I have a question though. Using the relation above, I saw that h/p=h/m₀γv, so in the first case with γ=2 you get λ=h/p=h/m₀2*√3/2*c.

If you use,the equation I was originally working with you have λ=h/√(2mK). Now m=m₀γ, and K=m₀c^2(y-1),

so you end up with λ=h/√(2m₀γ*m₀c^2(y-1))= h/(m₀c*√(2γ(γ-1)), where the argument of the square root equals 4 for gamma=2,

and so the expressions are almost the same, except one has a factor of √(3)/2 in the denominator and the other has a √4=2 in the denominator. So I've done something wrong when I try and solve it using the relation with kinetic energy. Any thoughts?

 

[collinsmark]

Thank you so much! Yes, somehow I dropped the √3/2 term and never realized. I ended up using the relation λ=h/p. Don't know why I didn't use that in the first place, but it made it much easier.

I have a question though. Using the relation above, I saw that h/p=h/m₀γv, so in the first case with γ=2 you get λ=h/p=h/m₀2*√3/2*c.

If you use,the equation I was originally working with you have λ=h/√(2mK).

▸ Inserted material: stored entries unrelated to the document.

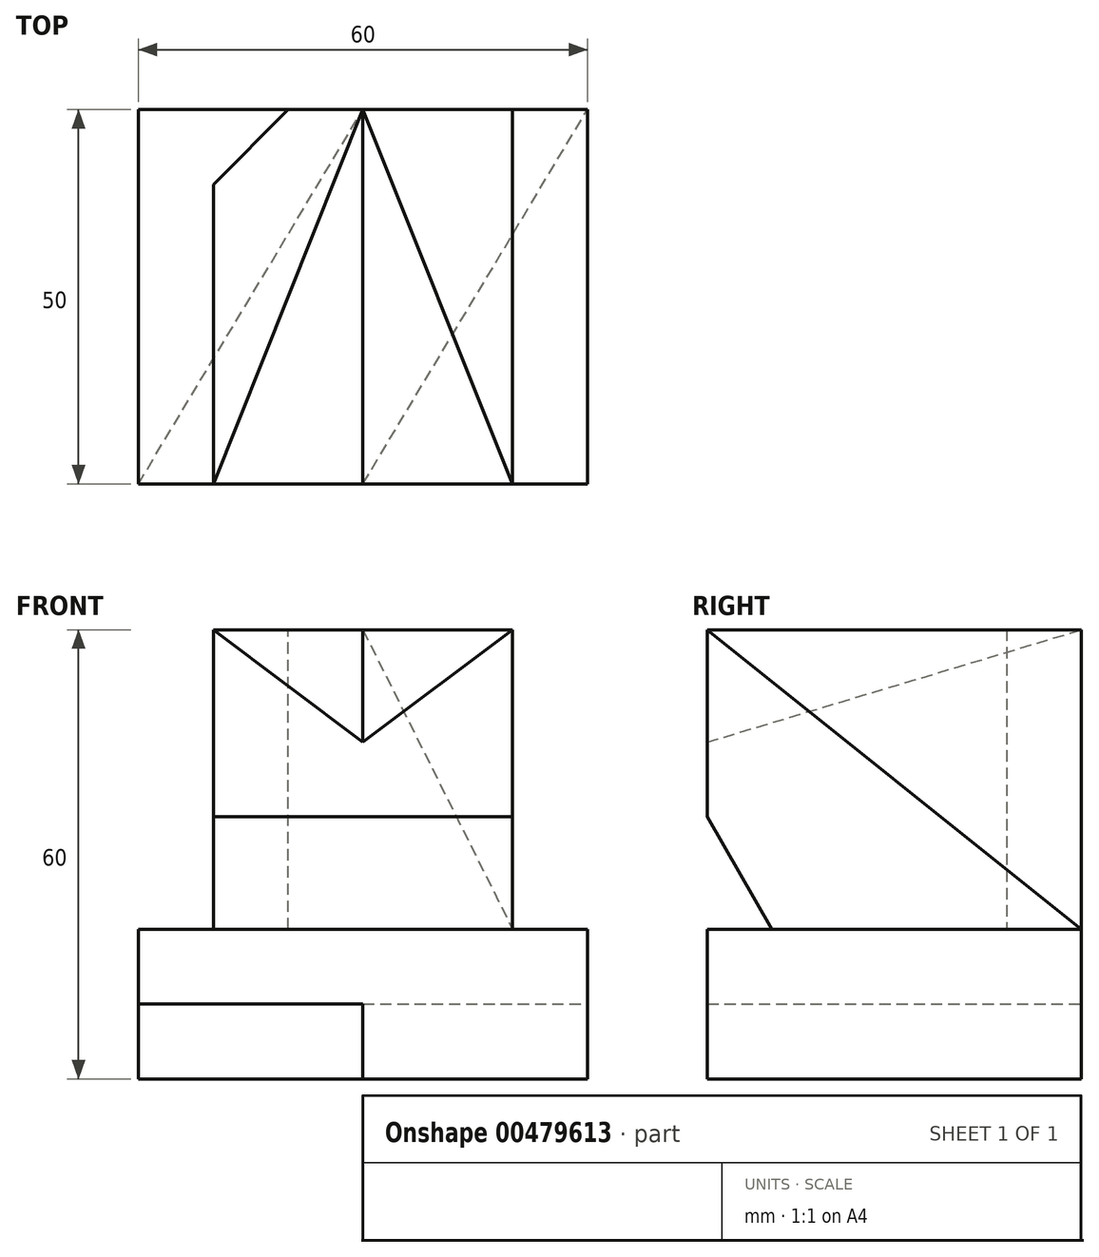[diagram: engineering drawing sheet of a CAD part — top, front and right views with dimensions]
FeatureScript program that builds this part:
annotation { "Feature Type Name" : "Feature", "Feature Type Description" : "" }
export const myFeature = defineFeature(function(context is Context, id is Id, definition is map)
    precondition{}
    {
        {
            var Q0;
            Q0=qCreatedBy(makeId("Front.planeOp"),FACE);
            var sketch = newSketch(context, id + "F0", { "sketchPlane" : qUnion([Q0])});
            skLineSegment(sketch, "E0.bottom", {"start": v(0, 0) * mm, "end": v(60, 0) * mm});
            skLineSegment(sketch, "E0.top", {"start": v(0, 20) * mm, "end": v(60, 20) * mm});
            skLineSegment(sketch, "E0.left", {"start": v(0, 0) * mm, "end": v(0, 20) * mm});
            skLineSegment(sketch, "E0.right", {"start": v(60, 0) * mm, "end": v(60, 20) * mm});
            skLineSegment(sketch, "E1", {"start": v(0, 20) * mm, "end": v(10, 20) * mm});
            skLineSegment(sketch, "E2", {"start": v(10, 20) * mm, "end": v(10, 60) * mm});
            skLineSegment(sketch, "E3", {"start": v(10, 60) * mm, "end": v(50, 60) * mm});
            skLineSegment(sketch, "E4", {"start": v(50, 60) * mm, "end": v(50, 20) * mm});
            skSolve(sketch);
        }
        {
            var Q0;
            Q0 = qSketchRegion(id + "F0", true);
            extrude(context, id + "F1", {"entities" : qUnion([Q0]), "oppositeDirection" : true, "depth" : 50 * mm, "offsetDistance" : 25 * mm});
        }
        {
            var Q0;
            Q0=makeQuery(id+"F1.opExtrude","SWEPT_FACE",FACE,{"disambiguationData":[OSD([sQuery(id+"F0.wireOp",EDGE,"E0.bottom")])]});
            var sketch = newSketch(context, id + "F2", { "sketchPlane" : qUnion([Q0])});
            skLineSegment(sketch, "E5", {"start": v(0, 0) * mm, "end": v(30, -50) * mm});
            skLineSegment(sketch, "E6", {"start": v(30, 0) * mm, "end": v(60, -50) * mm});
            skSolve(sketch);
        }
        {
            var Q0;
            Q0 = qSketchRegion(id + "F2", true);
            var Q1;
            {var subQ0=sQuery(id+"F2.wireOp",EDGE,"E5");Q1=makeQuery(id+"F2.imprint","IMPRINT",FACE,{"disambiguationData":[TD([[makeQuery(id+"F2.imprint","IMPRINT",EDGE,{"derivedFrom":subQ0}),1.0]])]});}
            extrude(context, id + "F3", {"entities" : qUnion([Q0, Q1]), "operationType" : NewBodyOperationType.REMOVE, "oppositeDirection" : true, "depth" : 10 * mm, "offsetDistance" : 25 * mm});
        }
        {
            var Q0;
            Q0=makeQuery(id+"F1.opExtrude","SWEPT_FACE",FACE,{"disambiguationData":[OSD([sQuery(id+"F0.wireOp",EDGE,"E4")])]});
            var sketch = newSketch(context, id + "F4", { "sketchPlane" : qUnion([Q0])});
            skLineSegment(sketch, "E7", {"start": v(0, 20) * mm, "end": v(0, 35) * mm});
            skLineSegment(sketch, "E8", {"start": v(0, 35) * mm, "end": v(8.66, 20) * mm});
            skSolve(sketch);
        }
        {
            var Q0;
            Q0 = qSketchRegion(id + "F4", true);
            var Q1;
            {var subQ0=sQuery(id+"F4.wireOp",EDGE,"E7");Q1=makeQuery(id+"F4.imprint","IMPRINT",FACE,{"disambiguationData":[TD([[makeQuery(id+"F4.imprint","IMPRINT",EDGE,{"derivedFrom":subQ0}),1.0]])]});}
            extrude(context, id + "F5", {"entities" : qUnion([Q0, Q1]), "operationType" : NewBodyOperationType.REMOVE, "endBound" : BoundingType.UP_TO_NEXT, "oppositeDirection" : true, "depth" : 25 * mm, "offsetDistance" : 25 * mm});
        }
        {
            var Q0;
            Q0=makeQuery(id+"F1.opExtrude","CAP_EDGE",EDGE,{"disambiguationData":[OSD([sQuery(id+"F0.wireOp",EDGE,"E2")])],"isStart":false});
            chamfer(context, id + "F6", {"entities" : qUnion([Q0]), "width" : 10 * mm, "tangentPropagation" : true});
        }
        {
            var Q0;
            {var subQ0=sQuery(id+"F0.wireOp",EDGE,"E2");var subQ1=sQuery(id+"F0.wireOp",EDGE,"E3");var subQ2=sQuery(id+"F0.wireOp",EDGE,"E4");Q0=makeQuery(id+"F5.boolean.opBoolean","SPLIT",FACE,{"disambiguationData":[TD([makeQuery(id+"F1.opExtrude","SWEPT_FACE",FACE,{"disambiguationData":[OSD([subQ0])]})])],"derivedFrom":makeQuery(id+"F1.opExtrude","CAP_FACE",FACE,{"disambiguationData":[OSD([sQuery(id+"F0.wireOp",EDGE,"E0.bottom"),sQuery(id+"F0.wireOp",EDGE,"E0.top"),sQuery(id+"F0.wireOp",EDGE,"E0.left"),sQuery(id+"F0.wireOp",EDGE,"E0.right"),sQuery(id+"F0.wireOp",EDGE,"E1"),subQ0,subQ1,subQ2])],"isStart":true})});}
            var sketch = newSketch(context, id + "F7", { "sketchPlane" : qUnion([Q0])});
            skLineSegment(sketch, "E9", {"start": v(10, 60) * mm, "end": v(30, 45) * mm});
            skLineSegment(sketch, "E10", {"start": v(30, 45) * mm, "end": v(50, 60) * mm});
            skSolve(sketch);
        }
        {
            var Q0;
            Q0=makeQuery(id+"F1.opExtrude","SWEPT_FACE",FACE,{"disambiguationData":[OSD([sQuery(id+"F0.wireOp",EDGE,"E4")])]});
            var sketch = newSketch(context, id + "F8", { "sketchPlane" : qUnion([Q0])});
            skLineSegment(sketch, "E11", {"start": v(0, 45) * mm, "end": v(50, 60) * mm});
            skSolve(sketch);
        }
        {
            var Q0;
            Q0=makeQuery(id+"F7.imprint","IMPRINT",FACE,{"disambiguationData":[TD([[makeQuery(id+"F7.imprint","IMPRINT",EDGE,{"derivedFrom":sQuery(id+"F7.wireOp",EDGE,"E9")}),1.0]])]});
            var Q1;
            Q1=sQuery(id+"F8.wireOp",EDGE,"E11");
            sweep(context, id + "F9", {"operationType" : NewBodyOperationType.REMOVE, "profiles" : qUnion([Q0]), "path" : qUnion([Q1])});
        }
        {
            var Q0;
            Q0=makeQuery(id+"F1.opExtrude","CAP_FACE",FACE,{"disambiguationData":[OSD([sQuery(id+"F0.wireOp",EDGE,"E0.bottom"),sQuery(id+"F0.wireOp",EDGE,"E0.top"),sQuery(id+"F0.wireOp",EDGE,"E0.left"),sQuery(id+"F0.wireOp",EDGE,"E0.right"),sQuery(id+"F0.wireOp",EDGE,"E1"),sQuery(id+"F0.wireOp",EDGE,"E2"),sQuery(id+"F0.wireOp",EDGE,"E3"),sQuery(id+"F0.wireOp",EDGE,"E4")])],"isStart":false});
            var sketch = newSketch(context, id + "F10", { "sketchPlane" : qUnion([Q0])});
            skLineSegment(sketch, "E12", {"start": v(-30, 60) * mm, "end": v(-50, 20) * mm});
            skSolve(sketch);
        }
        {
            var Q0;
            Q0=makeQuery(id+"F1.opExtrude","SWEPT_FACE",FACE,{"disambiguationData":[OSD([sQuery(id+"F0.wireOp",EDGE,"E4")])]});
            var sketch = newSketch(context, id + "F11", { "sketchPlane" : qUnion([Q0])});
            skLineSegment(sketch, "E13", {"start": v(0, 60) * mm, "end": v(50, 20) * mm});
            skSolve(sketch);
        }
        {
            var Q0;
            Q0=makeQuery(id+"F10.imprint","IMPRINT",FACE,{"disambiguationData":[TD([[makeQuery(id+"F10.imprint","IMPRINT",EDGE,{"derivedFrom":sQuery(id+"F10.wireOp",EDGE,"E12")}),-1.0]])]});
            var Q1;
            Q1=sQuery(id+"F11.wireOp",EDGE,"E13");
            sweep(context, id + "F12", {"operationType" : NewBodyOperationType.REMOVE, "profiles" : qUnion([Q0]), "path" : qUnion([Q1])});
        }
    });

Now m=m₀γ, and K=m₀c^2(y-1),

so you end up with λ=h/√(2m₀γ*m₀c^2(y-1))= h/(m₀c*√(2γ(γ-1)), where the argument of the square root equals 4 for gamma=2,

and so the expressions are almost the same, except one has a factor of √(3)/2 in the denominator and the other has a √4=2 in the denominator. So I've done something wrong when I try and solve it using the relation with kinetic energy. Any thoughts?

Okay, I think I see what's happening now. I was previously having so much trouble following your work because I couldn't figure out where the λ=h/√(2m₀K) relationship came from. (I've never used that equation before, myself.)

I finally figured out that [itex] p = \sqrt{2m_0 K} [/itex] is only an approximation, and it's only relevant a non-relativistic speeds, [itex] v \ll c [/itex] (when the kinetic energy is negligible compared to the rest-mass energy).

See here for details: http://hyperphysics.phy-astr.gsu.edu/hbase/quantum/debrog2.html#c2.

The gist of it is that at relativistic energies, [itex] p = \sqrt{2m_0 K} [/itex] is not valid (and that's why things weren't working out for you). Instead, you'd need to use [itex] p = \frac{\sqrt{K^2 + 2m_0 Kc^2}}{c} [/itex]

The approximation comes in when K is very small compared to m₀c². Then the K² term can be ignored, and it the approximation for p comes out to be what you were using. But you can't do that for this problem since the kinetic energy is really large. It's equal to the rest mass energy in the first case, and double the rest mass energy in the second. (Definitely relativistic.)

On the other hand, even without using the approximation, it can be shown that [itex] p = \frac{\sqrt{K^2 + 2m_0 Kc^2}}{c} = \gamma m_0 v^2[/itex] which is much easier to work with. (Well, whether it's easier or not for this particular problem is debatable. But as I mentioned before, there are a number of ways to do this problem.)

 

[The Head]

Okay, that makes a lot more sense now! I definitely didn't realize the limits on that equation. I really appreciate you taking the time to help me with this problem-- thank you!